• [Quoted passage]:
============

Let's start by taking a look at what the template generated for us.

• Cargo.toml - the Cargo manifest
• src/lib.rs - main library module
• src/utils.rs - a utility module
• wee_alloc - a tiny memory allocator
• tests/web.rs - running headless browser tests

Cargo.toml is the manifest file for Rust's package manager, cargo. This file contains metadata such as name, version, and dependencies for packages, which are call "crates" in Rust.

There's a bunch of metadata that the template gives us, but there are three key parts to discuss:

1. crate-type
2. wasm-bindgen dependency
3. [features] and wee_alloc, console_error_panic_hook dependencies

[lib]
crate-type = ["cdylib", "rlib"]

A Rust-wasm crate is a bit different from a normal crate, and as a result, we need to note this in our Cargo.toml.

This [lib] annotation is typically not needed in Cargo projects, and if you're familiar with other Rust crates you'll remember that the most common crate types are rlib (the default) or bin for binaries (which don't need a crate-type annotation).

Here though crate-type = ["cdylib"] typically signifies that you'd like the compiler to create a dynamic system library, but for WebAssembly target it simply means "create a *.wasm file without a start function". On other platforms this output type will create *.so file on Linux, *.dylib on macOS, and *.dll Windows.

We also specify crate-type = ["rlib"] to ensure that our library can be unit tested with wasm-pack test (which we'll see later). Without this we wouldn't be able to test our library because the cdylib crate type is incompatible with wasm-pack's style of unit tests.

You can read more about linking and crate types, here.

wasm-bindgen is our most important dependency. This package allows us to use the #[wasm-bindgen] attribute to tag code that represents the interface we want between our JavaScript and Rust-generated wasm. We can import JS and export Rust by using this attribute.

wasm-bindgen = "0.2"

We'll see more about how to use this library when we discuss what has been generated in lib.rs.

⚠️ If you are coming from JavaScript, you might note that when we add the dependency there is no ^ or ~ symbol- it looks like we're locking to the 0.2 version. However, that's not the case! In Rust, the ^ is implied. You can read more about this in the cargo documentation on specifying dependencies.

============

• [Data provided]:
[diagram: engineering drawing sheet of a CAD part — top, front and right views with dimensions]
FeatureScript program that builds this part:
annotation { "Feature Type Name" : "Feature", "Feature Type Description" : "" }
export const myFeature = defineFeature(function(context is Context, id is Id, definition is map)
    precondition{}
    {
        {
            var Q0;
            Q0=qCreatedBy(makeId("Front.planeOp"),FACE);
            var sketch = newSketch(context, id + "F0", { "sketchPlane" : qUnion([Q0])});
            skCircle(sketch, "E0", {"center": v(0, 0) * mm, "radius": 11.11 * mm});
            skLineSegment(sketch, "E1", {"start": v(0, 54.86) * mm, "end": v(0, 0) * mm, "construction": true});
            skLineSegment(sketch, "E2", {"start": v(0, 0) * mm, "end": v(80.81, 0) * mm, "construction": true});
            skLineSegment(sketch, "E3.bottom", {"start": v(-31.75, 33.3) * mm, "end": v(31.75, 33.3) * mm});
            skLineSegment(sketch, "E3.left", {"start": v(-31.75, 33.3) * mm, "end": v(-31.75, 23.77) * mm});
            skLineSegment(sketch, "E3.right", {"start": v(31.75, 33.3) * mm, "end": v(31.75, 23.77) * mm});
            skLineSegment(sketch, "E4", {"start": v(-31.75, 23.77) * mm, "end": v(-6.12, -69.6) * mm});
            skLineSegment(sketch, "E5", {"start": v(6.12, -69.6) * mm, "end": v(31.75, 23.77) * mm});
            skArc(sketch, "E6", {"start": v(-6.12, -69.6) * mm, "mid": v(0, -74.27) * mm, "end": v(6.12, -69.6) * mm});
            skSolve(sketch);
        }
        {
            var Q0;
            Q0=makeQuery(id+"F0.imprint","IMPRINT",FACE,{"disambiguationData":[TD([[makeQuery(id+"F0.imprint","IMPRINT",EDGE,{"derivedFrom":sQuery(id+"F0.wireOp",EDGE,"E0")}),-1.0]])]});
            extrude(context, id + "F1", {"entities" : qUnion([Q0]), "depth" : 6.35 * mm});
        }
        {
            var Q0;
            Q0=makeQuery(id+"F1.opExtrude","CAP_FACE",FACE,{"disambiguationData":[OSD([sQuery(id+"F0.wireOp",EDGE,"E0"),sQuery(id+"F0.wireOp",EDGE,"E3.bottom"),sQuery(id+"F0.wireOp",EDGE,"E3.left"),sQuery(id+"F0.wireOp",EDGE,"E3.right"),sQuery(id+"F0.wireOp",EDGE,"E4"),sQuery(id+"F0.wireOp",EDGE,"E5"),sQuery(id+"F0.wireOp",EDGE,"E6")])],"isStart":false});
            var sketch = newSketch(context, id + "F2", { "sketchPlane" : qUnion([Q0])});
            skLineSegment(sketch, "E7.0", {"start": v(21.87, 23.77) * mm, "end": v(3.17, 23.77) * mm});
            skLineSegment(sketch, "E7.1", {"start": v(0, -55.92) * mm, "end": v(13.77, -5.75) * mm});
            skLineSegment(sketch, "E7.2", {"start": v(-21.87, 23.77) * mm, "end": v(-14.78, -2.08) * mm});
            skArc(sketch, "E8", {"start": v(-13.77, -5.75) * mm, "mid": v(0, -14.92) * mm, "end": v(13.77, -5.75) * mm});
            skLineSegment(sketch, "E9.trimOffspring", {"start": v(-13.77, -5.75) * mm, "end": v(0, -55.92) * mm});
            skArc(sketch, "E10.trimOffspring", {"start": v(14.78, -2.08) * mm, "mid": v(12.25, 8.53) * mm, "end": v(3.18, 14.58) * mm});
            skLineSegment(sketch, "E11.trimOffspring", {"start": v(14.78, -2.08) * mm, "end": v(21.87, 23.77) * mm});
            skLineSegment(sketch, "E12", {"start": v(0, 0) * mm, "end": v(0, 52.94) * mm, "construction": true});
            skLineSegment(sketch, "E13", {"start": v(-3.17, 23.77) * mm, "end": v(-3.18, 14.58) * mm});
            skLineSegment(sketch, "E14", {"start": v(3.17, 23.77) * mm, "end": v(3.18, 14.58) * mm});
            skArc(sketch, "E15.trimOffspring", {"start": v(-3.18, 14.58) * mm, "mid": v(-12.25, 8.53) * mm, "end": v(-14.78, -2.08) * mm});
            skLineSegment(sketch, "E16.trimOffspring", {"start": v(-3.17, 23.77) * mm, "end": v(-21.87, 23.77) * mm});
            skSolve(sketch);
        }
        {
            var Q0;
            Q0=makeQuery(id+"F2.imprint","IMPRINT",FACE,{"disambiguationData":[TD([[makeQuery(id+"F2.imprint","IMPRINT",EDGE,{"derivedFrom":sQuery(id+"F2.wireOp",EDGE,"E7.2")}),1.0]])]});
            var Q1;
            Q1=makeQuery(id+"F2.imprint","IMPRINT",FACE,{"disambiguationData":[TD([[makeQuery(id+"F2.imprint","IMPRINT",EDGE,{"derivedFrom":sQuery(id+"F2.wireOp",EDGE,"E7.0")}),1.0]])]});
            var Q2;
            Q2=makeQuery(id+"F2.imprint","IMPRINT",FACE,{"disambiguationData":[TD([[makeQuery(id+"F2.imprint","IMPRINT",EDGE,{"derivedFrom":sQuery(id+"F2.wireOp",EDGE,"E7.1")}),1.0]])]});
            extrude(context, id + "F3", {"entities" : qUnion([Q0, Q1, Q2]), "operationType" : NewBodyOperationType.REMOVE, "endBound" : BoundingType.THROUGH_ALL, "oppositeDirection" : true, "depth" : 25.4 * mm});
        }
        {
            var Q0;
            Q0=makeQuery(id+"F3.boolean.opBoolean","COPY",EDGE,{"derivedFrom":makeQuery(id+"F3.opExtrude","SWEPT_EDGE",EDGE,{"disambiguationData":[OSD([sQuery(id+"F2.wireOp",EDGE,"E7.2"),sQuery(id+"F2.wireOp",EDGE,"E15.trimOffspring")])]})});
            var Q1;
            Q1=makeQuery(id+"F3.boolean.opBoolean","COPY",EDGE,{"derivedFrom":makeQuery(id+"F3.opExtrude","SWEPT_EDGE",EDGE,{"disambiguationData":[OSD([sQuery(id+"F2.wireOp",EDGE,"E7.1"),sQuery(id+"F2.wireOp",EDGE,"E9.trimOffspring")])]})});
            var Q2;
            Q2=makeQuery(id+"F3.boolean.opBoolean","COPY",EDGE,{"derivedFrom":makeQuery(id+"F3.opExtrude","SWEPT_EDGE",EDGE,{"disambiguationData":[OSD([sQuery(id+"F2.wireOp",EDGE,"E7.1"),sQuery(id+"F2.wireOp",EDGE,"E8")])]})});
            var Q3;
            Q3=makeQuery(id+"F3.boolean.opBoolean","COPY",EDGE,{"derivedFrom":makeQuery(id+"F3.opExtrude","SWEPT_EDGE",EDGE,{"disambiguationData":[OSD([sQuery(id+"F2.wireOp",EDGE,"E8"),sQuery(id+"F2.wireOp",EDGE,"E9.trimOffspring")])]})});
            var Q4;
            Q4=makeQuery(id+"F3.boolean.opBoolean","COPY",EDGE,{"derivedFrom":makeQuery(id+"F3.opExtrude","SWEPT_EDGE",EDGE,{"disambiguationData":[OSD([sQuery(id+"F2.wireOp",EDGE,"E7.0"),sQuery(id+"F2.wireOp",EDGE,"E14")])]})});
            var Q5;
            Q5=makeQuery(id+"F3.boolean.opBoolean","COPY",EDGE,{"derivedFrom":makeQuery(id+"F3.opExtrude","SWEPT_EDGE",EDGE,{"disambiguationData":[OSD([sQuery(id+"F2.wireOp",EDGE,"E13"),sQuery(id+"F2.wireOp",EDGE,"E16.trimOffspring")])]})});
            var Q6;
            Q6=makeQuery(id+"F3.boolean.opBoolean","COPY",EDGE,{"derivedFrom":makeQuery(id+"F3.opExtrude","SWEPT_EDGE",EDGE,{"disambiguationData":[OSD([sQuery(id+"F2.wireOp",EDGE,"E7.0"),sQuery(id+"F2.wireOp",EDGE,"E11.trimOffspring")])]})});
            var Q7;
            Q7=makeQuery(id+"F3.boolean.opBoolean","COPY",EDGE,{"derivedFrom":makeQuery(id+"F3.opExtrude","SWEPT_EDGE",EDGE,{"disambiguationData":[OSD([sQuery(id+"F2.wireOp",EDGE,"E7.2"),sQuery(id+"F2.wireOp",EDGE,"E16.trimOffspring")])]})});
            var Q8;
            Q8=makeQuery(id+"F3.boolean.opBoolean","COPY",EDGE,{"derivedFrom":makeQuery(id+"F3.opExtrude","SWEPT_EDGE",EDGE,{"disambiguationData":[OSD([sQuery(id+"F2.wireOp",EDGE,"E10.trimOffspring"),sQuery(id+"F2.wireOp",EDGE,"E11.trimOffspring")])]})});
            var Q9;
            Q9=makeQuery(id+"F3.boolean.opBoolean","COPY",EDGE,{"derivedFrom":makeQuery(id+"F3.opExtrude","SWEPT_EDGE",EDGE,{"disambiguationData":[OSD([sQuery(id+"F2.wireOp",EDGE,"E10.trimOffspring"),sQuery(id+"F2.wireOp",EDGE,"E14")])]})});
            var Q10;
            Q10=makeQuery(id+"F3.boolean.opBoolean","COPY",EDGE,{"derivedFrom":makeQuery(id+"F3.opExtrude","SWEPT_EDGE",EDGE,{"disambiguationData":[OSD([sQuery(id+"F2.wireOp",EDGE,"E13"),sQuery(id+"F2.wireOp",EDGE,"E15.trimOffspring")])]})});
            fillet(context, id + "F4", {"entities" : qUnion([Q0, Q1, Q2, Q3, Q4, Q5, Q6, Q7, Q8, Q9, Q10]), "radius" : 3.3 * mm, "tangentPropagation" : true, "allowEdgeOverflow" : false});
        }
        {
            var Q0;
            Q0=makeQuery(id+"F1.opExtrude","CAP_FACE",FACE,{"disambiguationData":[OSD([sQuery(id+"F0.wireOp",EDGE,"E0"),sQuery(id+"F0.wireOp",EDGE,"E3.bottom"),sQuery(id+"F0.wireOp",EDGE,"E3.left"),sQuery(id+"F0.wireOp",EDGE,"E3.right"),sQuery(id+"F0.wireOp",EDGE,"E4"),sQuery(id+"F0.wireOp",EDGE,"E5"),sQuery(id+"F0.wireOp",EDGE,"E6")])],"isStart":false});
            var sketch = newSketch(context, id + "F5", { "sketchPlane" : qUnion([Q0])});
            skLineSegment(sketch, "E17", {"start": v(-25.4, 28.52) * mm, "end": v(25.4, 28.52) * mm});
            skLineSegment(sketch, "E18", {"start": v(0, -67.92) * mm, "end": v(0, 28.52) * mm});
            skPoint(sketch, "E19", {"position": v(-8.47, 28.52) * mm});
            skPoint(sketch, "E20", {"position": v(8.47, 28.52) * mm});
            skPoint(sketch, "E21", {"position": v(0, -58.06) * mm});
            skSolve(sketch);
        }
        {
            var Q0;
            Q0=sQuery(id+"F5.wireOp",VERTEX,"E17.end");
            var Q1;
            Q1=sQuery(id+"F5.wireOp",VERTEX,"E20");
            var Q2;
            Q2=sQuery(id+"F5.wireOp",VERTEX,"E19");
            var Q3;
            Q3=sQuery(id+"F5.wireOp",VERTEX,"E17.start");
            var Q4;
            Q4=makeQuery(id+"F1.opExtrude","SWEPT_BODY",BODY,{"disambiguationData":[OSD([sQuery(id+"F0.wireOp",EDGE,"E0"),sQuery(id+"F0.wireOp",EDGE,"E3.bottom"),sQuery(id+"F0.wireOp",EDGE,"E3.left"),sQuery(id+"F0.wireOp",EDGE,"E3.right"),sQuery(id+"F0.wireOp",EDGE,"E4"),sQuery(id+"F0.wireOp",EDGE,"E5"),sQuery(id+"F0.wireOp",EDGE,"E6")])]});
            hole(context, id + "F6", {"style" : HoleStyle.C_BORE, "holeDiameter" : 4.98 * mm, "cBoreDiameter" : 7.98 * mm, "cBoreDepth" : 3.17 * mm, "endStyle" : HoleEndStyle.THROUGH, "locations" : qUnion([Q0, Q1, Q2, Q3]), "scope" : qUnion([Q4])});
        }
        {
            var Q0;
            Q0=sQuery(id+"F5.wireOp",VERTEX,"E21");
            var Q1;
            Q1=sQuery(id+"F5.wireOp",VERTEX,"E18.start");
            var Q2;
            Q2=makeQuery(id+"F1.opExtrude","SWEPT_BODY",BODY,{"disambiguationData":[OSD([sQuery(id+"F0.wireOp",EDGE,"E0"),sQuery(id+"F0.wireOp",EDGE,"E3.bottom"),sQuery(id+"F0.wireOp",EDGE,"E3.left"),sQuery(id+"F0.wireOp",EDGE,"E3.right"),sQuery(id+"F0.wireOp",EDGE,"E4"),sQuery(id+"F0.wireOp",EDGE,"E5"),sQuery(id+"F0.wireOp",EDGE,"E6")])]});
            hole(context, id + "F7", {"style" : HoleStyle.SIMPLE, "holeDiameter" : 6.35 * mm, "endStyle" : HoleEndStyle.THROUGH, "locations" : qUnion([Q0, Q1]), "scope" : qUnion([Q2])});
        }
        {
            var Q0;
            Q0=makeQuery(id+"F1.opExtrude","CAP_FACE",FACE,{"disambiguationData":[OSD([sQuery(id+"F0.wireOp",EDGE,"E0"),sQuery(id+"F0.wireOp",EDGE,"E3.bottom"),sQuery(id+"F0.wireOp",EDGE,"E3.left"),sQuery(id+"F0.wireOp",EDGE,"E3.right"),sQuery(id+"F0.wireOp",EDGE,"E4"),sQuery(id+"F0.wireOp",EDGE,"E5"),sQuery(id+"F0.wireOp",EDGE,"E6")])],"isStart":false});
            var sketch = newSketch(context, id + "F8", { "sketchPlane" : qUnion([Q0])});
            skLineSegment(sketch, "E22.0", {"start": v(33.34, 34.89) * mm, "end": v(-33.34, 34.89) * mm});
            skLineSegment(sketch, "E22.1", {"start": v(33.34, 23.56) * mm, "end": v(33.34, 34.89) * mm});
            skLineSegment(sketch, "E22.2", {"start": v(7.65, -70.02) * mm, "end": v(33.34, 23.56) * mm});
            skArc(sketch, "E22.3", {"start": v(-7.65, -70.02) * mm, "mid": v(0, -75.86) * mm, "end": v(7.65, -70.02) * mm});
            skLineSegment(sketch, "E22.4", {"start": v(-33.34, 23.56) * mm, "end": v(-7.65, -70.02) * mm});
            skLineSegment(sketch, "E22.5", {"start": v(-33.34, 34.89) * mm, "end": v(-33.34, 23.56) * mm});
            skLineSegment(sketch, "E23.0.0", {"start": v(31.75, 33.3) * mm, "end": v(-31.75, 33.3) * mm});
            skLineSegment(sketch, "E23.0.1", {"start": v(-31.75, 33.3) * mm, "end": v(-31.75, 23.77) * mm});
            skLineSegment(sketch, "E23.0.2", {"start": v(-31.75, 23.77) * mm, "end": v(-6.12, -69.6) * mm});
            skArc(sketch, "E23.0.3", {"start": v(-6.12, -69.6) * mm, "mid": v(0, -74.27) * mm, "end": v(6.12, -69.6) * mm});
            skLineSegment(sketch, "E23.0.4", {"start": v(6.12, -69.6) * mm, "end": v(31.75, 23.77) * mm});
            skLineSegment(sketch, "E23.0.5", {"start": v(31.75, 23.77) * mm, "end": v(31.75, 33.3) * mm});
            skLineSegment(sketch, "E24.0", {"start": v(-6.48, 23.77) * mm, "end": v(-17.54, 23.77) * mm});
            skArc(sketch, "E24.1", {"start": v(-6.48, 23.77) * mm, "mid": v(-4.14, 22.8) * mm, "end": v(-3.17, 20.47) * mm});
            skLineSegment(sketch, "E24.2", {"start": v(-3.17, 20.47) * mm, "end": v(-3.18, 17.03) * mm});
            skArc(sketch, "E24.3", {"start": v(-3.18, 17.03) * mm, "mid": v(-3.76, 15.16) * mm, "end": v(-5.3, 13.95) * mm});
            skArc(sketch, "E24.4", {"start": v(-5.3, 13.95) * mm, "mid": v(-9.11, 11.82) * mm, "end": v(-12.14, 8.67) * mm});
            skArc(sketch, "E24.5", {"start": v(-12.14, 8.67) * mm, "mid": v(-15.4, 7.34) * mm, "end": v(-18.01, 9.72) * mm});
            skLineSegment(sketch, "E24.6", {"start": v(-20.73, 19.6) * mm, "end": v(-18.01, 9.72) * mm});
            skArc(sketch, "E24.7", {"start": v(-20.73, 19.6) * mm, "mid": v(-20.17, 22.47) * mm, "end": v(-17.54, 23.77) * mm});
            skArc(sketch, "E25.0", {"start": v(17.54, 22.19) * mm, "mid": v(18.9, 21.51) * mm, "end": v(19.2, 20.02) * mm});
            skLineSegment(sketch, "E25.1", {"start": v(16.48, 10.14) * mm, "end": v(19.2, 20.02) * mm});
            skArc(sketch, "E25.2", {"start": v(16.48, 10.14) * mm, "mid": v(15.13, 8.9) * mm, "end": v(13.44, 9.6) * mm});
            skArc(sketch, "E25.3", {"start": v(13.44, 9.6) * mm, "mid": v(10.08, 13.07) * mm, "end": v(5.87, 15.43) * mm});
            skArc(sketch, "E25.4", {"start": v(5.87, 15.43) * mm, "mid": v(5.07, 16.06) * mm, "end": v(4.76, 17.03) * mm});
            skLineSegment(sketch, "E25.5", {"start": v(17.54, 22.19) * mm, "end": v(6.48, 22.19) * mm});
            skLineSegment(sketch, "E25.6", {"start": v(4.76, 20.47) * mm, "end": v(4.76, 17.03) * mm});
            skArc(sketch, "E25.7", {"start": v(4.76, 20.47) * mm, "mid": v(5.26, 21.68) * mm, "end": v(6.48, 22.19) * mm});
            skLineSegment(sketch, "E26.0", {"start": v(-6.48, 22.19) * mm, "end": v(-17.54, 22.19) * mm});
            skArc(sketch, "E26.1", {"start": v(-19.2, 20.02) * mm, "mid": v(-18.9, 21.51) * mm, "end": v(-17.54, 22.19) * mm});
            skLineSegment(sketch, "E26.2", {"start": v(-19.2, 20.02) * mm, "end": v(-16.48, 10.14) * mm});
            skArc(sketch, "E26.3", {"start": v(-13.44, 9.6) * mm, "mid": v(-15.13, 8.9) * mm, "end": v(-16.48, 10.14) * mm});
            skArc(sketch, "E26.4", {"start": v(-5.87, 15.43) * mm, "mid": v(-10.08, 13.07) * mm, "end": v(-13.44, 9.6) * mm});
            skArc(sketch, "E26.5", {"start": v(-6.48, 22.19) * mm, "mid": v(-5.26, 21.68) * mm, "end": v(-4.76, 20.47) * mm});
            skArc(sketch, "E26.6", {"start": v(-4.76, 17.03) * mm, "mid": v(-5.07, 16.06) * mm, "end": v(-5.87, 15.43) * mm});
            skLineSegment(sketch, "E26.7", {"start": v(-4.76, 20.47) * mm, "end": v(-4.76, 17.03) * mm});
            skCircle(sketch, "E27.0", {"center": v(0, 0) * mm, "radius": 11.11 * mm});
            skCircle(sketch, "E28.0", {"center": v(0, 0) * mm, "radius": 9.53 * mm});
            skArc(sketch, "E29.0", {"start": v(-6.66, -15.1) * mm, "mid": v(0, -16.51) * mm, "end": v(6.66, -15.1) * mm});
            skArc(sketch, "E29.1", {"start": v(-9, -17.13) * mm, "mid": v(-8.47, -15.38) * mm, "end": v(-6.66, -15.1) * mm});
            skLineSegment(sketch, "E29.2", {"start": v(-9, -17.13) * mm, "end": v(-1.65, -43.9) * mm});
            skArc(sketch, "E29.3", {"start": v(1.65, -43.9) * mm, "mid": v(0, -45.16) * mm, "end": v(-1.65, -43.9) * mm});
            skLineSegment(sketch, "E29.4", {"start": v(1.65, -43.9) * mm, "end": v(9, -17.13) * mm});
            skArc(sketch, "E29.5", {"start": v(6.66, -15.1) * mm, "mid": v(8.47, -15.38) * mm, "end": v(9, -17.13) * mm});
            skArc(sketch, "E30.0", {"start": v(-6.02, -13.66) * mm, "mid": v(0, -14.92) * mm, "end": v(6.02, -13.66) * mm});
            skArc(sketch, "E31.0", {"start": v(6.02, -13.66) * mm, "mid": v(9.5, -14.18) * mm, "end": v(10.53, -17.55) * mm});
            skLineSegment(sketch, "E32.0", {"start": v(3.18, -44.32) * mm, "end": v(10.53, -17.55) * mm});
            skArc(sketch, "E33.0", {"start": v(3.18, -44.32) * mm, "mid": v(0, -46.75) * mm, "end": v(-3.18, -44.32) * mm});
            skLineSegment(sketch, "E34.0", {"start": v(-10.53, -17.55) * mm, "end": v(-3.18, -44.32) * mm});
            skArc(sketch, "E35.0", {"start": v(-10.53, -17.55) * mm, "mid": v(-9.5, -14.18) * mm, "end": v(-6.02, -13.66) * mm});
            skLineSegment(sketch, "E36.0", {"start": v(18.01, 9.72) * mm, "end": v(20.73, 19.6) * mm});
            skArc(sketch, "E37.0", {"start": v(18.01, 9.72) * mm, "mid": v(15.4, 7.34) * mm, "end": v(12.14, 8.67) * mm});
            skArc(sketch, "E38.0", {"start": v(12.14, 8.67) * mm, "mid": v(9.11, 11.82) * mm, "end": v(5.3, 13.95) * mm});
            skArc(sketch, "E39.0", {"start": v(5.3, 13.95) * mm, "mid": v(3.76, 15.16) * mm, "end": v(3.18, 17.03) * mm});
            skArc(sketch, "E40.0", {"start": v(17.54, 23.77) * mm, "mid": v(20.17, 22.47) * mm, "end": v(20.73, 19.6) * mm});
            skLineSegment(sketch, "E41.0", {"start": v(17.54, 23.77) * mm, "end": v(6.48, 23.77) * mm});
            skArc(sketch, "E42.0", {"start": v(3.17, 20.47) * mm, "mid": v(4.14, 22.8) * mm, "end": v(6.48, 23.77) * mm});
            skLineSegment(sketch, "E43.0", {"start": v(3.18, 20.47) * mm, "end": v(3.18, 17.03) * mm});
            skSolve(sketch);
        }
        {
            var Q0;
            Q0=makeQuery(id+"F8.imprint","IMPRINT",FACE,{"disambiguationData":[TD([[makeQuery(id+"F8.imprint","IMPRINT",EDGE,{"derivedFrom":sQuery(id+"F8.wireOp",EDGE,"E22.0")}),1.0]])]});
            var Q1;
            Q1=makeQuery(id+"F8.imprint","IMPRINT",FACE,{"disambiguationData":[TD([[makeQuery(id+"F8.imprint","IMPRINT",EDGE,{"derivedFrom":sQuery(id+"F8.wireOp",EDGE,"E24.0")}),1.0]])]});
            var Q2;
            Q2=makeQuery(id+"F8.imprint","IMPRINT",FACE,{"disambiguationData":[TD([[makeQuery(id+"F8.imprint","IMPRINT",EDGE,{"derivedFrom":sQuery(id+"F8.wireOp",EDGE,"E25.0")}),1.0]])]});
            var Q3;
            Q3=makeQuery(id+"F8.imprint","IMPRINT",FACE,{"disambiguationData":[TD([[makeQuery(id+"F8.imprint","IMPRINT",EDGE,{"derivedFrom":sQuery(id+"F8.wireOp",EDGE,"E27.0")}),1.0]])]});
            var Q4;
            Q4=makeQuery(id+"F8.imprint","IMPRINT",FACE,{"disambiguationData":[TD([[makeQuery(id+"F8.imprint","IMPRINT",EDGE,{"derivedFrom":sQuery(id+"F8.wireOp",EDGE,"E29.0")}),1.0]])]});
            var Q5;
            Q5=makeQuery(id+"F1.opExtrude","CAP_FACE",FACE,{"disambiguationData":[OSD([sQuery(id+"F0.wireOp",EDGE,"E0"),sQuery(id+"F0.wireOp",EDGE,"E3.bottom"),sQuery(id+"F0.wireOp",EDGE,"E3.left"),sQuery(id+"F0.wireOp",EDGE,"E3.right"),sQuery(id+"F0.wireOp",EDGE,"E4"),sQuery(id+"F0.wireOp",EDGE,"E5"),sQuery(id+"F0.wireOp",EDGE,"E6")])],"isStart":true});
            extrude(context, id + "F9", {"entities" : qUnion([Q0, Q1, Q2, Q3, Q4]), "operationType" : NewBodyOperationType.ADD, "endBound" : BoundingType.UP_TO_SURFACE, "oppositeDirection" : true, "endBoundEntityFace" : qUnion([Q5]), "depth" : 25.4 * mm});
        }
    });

============

• [Given task 1]: Could you transcribe the rows word for word, beginning at the first line of Block 1 and stopping after the line that contains "v(0, 54.86) *", with both of those lines included?
• [Given task 2]: Can you pick up the walkthrough of the Rust-wasm project template from its last sentence and keep it going?

• [Expected answer 1]:
[diagram: engineering drawing sheet of a CAD part — top, front and right views with dimensions]
FeatureScript program that builds this part:
annotation { "Feature Type Name" : "Feature", "Feature Type Description" : "" }
export const myFeature = defineFeature(function(context is Context, id is Id, definition is map)
    precondition{}
    {
        {
            var Q0;
            Q0=qCreatedBy(makeId("Front.planeOp"),FACE);
            var sketch = newSketch(context, id + "F0", { "sketchPlane" : qUnion([Q0])});
            skCircle(sketch, "E0", {"center": v(0, 0) * mm, "radius": 11.11 * mm});
            skLineSegment(sketch, "E1", {"start": v(0, 54.86) * mm, "end": v(0, 0) * mm, "construction": true});

• [Expected answer 2]:
3. [features] and wee_alloc, console_error_panic_hook dependencies

As part of our effort to design a template that helps people discover useful crates for their particular use case, this template includes two dependencies that can be very useful for folks developing Rust-wasm crates: console_error_panic_hook and wee_alloc.

Because these dependencies are useful primarily in a specific portion of the Rust-wasm crate development workflow, we've also set up a bit of glue code that allows us to include them both as dependencies, but also allows them to be optionally included.

[features]
default = ["console_error_panic_hook"]

[dependencies]
wasm-bindgen = "0.2"

# The `console_error_panic_hook` crate provides better debugging of panics by
# logging them with `console.error`. This is great for development, but requires
# all the `std::fmt` and `std::panicking` infrastructure, so isn't great for
# code size when deploying.
console_error_panic_hook = { version = "0.1.1", optional = true }

# `wee_alloc` is a tiny allocator for wasm that is only ~1K in code size
# compared to the default allocator's ~10K. It is slower than the default
# allocator, however.
#
# Unfortunately, `wee_alloc` requires nightly Rust when targeting wasm for now.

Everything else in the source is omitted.